Jakobshalle zitterten. Sie blickte in ihrer Rede auf Turbulenzen und Höhepunkte
ihrer auslaufenden Amtszeit zurück. Die Reformen beispielsweise: Die Oberstufe
verschwand, Personal wurde verschoben, und der Lehrplan 21 wurde eingeführt. Da
blieb ihr nur noch «Gring ache u seckle» zitierte sie die ehemalige Läuferin
Anita Weyermann – es sei eine schwierige Phase gewesen.
Noch
immer Klippen
Ganz
vorbei ist die schwierige Phase nicht. So monierten die Gymnasiallehrer eben
erst, dass die Sekundarschüler zu wenig gut die französische Sprache
beherrschen, wenn sie ins Gym eintreten (BaZberichtete). Neben allen
anderen Reformen führten Basel-Stadt und fünf weitere Kantone an der
französischen Sprachgrenze das Passepartout-Projekt ein. Doch mit diesem
Konzept sind viele Lehrer, Eltern und Schüler nicht glücklich.
Gaby
Hintermann jedoch liess sich in den Debatten um den umstrittenen neuen Lehrplan
oder Passepartout nie unterkriegen. Anstatt auf Konfrontation zu gehen, versuchte
sie zäh und unverdrossen Verbesserungen auszuhandeln, was ihr auch immer wieder
gelang. Doch es gab auch Lehrer, die sich etwas mehr Biss erhofft hätten. Sie
monierten, dass es keine wirklich unabhängige Gewerkschaft gebe. Gaby
Hintermann und andere Vorstandsmitglieder der Kantonalen Schulkonferenz sitzen
nämlich auch in der Geschäftsleitung der Freiwilligen Schulsynode. So wird
immer wieder infrage gestellt, ob eine Gewerkschaft, die so eng mit der
kantonalen Schulverwaltung zusammenarbeitet, unabhängig sein kann. Es dürfte
auf jeden Fall der Hauptgrund sein, weshalb die Lehrer im Kanton Basel-Stadt,
anders als im Baselland, kaum aufbegehren, sondern stets den Konsens mit den
Behörden suchen.
Gaby
Hintermann indes entspannte sich nach Ablauf der Rede sichtlich, schickte
Kusshändchen in die frenetisch applaudierende Kollegschaft und lud
Erziehungsdirektor Conradin Cramer auf die Bühne, dem sie in ihrer Rede ein
Kränzlein gewunden hatte. Denn neben der Hartnäckigkeit von Hintermann und
ihrer Crew sowie einiger Bildungspolitiker ist es auch ihm zu verdanken, dass
die Einführungsklassen, also die Möglichkeit, die erste Klasse in zwei
Schuljahren zu machen, wieder eingeführt werden. Er schien in diesem Bereich
die Nöte der Pädagogen also durchaus ernst genommen zu haben und will auch die
telefonischen Sprechstunden beibehalten.
In
seiner Ansprache erzählte er, wie er im vergangenen Jahr litt, da er die
Strafen gefasst hatte, einmal Pausenaufsicht zu machen, einmal in den
Tagesstrukturen Rüebli zu rüsten und einmal Unterricht zu erteilen. «Ich stand
in der Pause da und niemand kam.» Dann seien die Knirpse doch noch erschienen
und er hätte lieber mitgespielt. Warum er es nicht getan hat, liess er offen.

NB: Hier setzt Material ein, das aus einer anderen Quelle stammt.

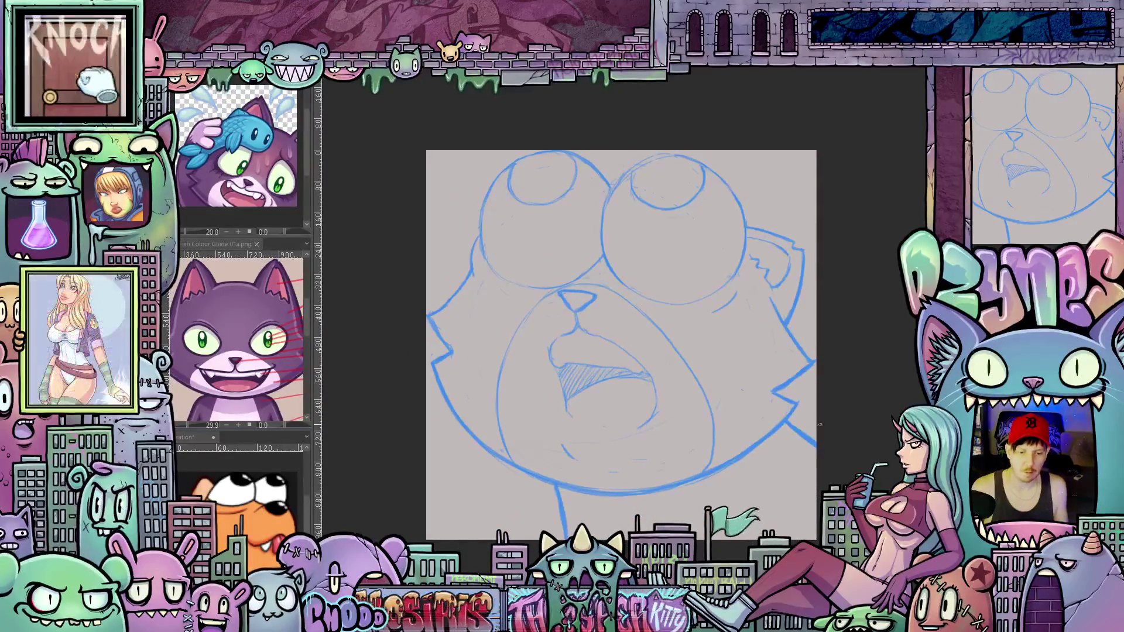
pyautogui.press('-')
pyautogui.press('-')
pyautogui.moveTo(577, 279); pyautogui.dragTo(581, 311)
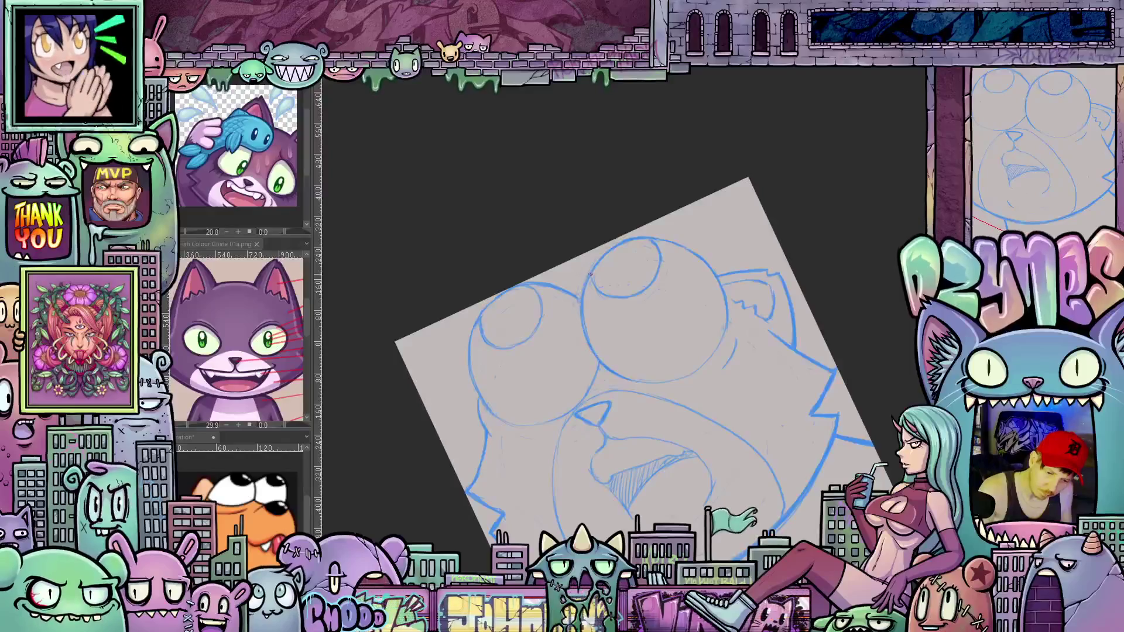
pyautogui.press('ctrl+0')
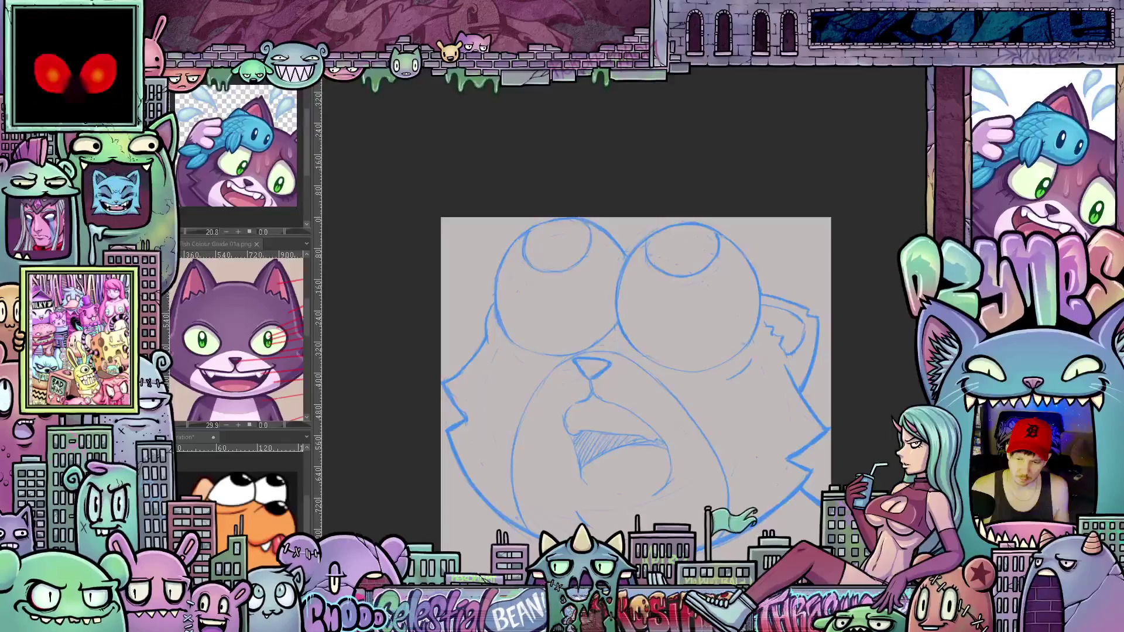
# Pan the Sub View from the cat portrait down to its colour guide swatches
pyautogui.moveTo(265, 314)
pyautogui.mouseDown()
pyautogui.moveTo(240, 325)
pyautogui.moveTo(233, 315)
pyautogui.mouseUp()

Rüeblirüsten sei glimpflich verlaufen, doch am Wirtschafts-Gymnasium zu
unterrichten, da habe er Blut und Wasser geschwitzt. Nicht wegen des Inhalts,
sondern weil er nicht gewusst habe, wie die Schüler einzubeziehen, ihr
Interesse wach zu halten und auch die Stilleren zum Mitmachen zu motivieren.
«Acht
Jahre sind genug»
Genau
das dürfte das A und O des pädagogischen Berufes sein. Entscheidend ist der
Lehrer, das wurde Conradin Cramer bewusst, und das weiss auch Hintermann. Sie
sei eine unglaublich mitreissende und engagierte Lehrerin, sagten einige
Anwesende, und sie habe sie mit ihrer warmen, rhetorisch gewandten Art stets
bestens vertreten. Gestern gab sie das Präsidium ab. «Acht Jahre sind genug»,
sagte sie. «Nach meinem Verständnis ist es gut und richtig, wenn so viele
Menschen nicht zu lange von der gleichen Person vertreten werden.» Sie wurde
von Cramer mit Blumen und der Entschuldigung geehrt, dass er trotz aller
Bemühungen Thorsten Fink nicht habe heranschaffen können, da dieser an einem
Spanisch-Kurs sei.
An
Stelle von Hintermann wurde Sekundarlehrer Simon Rohner gewählt. Der 32-Jährige
hat eine Lehre als Chemielaborant gemacht, bevor er Pädagogik studierte. Er hob
die Vielfalt und Ungewissheit des Lehrerberufs hervor. «Schliesslich stürzen
wir Lehr- und Fachpersonen uns Tag für Tag in die Wildnis des Schulalltags und
es gehört zum Wesen der Wildnis, dass man nie genau weiss, was einen erwartet.»
So sprach er, bevor verschiedene Pädagogen Conradin Cramer und anderen
Verwaltungsvertretern einen Einblick in den Schulalltag gaben.